Dr. Robert Grant: What Does Ipergay Tell Us About PrEP and ‘Seasons of Risk’?
Much-anticipated efficacy results from a French study of intermittent PrEP were announced at the 2015 Conference on Retroviruses and Opportunistic Infections (CROI) at the end of February. Although PrEP experts do not have enough information from this relatively small study of men to advise or recommend intermittent PrEP use, Ipergay does add to clinical knowledge about one important issue: how to stop using PrEP if it’s no longer needed.
Robert Grant, MD, of the Gladstone Institutes, the University of California at San Francisco and chief medical officer of San Francisco AIDS Foundation, is excited to discuss the implications of the Ipergay study, which he says will be even more exciting and relevant when the discussion includes informed PrEP users who are ultimately in charge of how PrEP is used. At this point, he’s focusing on one implication of Ipergay relevant to men now taking PrEP.
“We know that people go in and out of seasons of risk—times when they’re more likely to be exposed to HIV. Seasons of risk can start with the end of a long term relationship, the beginning of a new sexual practice, immigration to a new city, or some other change in situation—such as going on a cruise. Perhaps sex happens on the cruise—but then the cruise ends and the party ends. And people want to know, how do you stop PrEP, if you are no longer at risk?”
Previous PrEP use does not offer ongoing protection for future risk events once it’s stopped—PrEP is not a vaccine. For people who wish to stop PrEP because they no longer anticipate being exposed to HIV—who are currently taking daily PrEP—PrEP should continue until after the last possible exposure to HIV. Until now, it wasn’t known how much longer PrEP needed to be taken to ensure the last HIV exposure didn’t result in infection.

__INFORMATION GIVEN__
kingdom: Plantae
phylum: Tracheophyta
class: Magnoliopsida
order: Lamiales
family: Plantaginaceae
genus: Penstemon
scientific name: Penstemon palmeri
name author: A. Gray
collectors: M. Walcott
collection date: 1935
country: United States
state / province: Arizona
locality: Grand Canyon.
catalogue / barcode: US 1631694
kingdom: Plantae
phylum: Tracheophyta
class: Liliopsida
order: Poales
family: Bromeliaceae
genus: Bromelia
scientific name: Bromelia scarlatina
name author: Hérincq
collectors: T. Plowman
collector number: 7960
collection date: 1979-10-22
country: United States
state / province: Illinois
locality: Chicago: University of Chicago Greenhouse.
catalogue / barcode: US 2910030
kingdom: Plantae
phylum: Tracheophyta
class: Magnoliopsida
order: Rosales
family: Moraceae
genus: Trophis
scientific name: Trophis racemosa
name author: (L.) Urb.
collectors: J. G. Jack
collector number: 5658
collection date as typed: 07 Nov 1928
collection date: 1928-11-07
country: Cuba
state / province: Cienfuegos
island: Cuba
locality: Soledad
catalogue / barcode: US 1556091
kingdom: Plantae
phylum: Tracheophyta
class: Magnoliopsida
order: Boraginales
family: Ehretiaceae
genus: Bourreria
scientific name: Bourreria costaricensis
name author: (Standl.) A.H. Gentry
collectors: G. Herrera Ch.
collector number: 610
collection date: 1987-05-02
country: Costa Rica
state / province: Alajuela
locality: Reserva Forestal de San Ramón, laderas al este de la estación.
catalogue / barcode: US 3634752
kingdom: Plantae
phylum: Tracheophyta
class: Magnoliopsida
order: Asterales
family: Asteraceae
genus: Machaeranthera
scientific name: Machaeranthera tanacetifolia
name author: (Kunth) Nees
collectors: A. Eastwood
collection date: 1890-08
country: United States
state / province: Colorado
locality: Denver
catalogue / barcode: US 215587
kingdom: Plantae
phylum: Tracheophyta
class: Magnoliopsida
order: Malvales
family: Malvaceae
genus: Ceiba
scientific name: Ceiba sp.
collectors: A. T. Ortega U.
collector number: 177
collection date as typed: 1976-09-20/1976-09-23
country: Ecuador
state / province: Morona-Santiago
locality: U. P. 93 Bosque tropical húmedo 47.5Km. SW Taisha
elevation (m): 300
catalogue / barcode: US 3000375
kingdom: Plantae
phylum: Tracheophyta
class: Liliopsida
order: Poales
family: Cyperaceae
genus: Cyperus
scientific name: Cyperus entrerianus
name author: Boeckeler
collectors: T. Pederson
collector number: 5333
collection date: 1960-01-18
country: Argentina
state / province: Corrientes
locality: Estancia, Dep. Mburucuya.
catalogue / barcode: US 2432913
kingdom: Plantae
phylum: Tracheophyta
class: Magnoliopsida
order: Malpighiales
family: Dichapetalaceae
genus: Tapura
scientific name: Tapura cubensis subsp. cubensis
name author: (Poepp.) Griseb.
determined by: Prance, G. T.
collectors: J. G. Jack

__WORK ORDER__
Answer these questions from the article on Ipergay and seasons of risk:
1. At which conference were the Ipergay efficacy results announced?
2. What events does Grant name as possible starts of a season of risk?
3. For a person on daily PrEP who wants to stop, how long should PrEP continue?

__TASK RESULT__
1. The 2015 Conference on Retroviruses and Opportunistic Infections (CROI).
2. The end of a long-term relationship, the beginning of a new sexual practice, immigration to a new city, or some other change in situation, such as going on a cruise.
3. Until after the last possible exposure to HIV.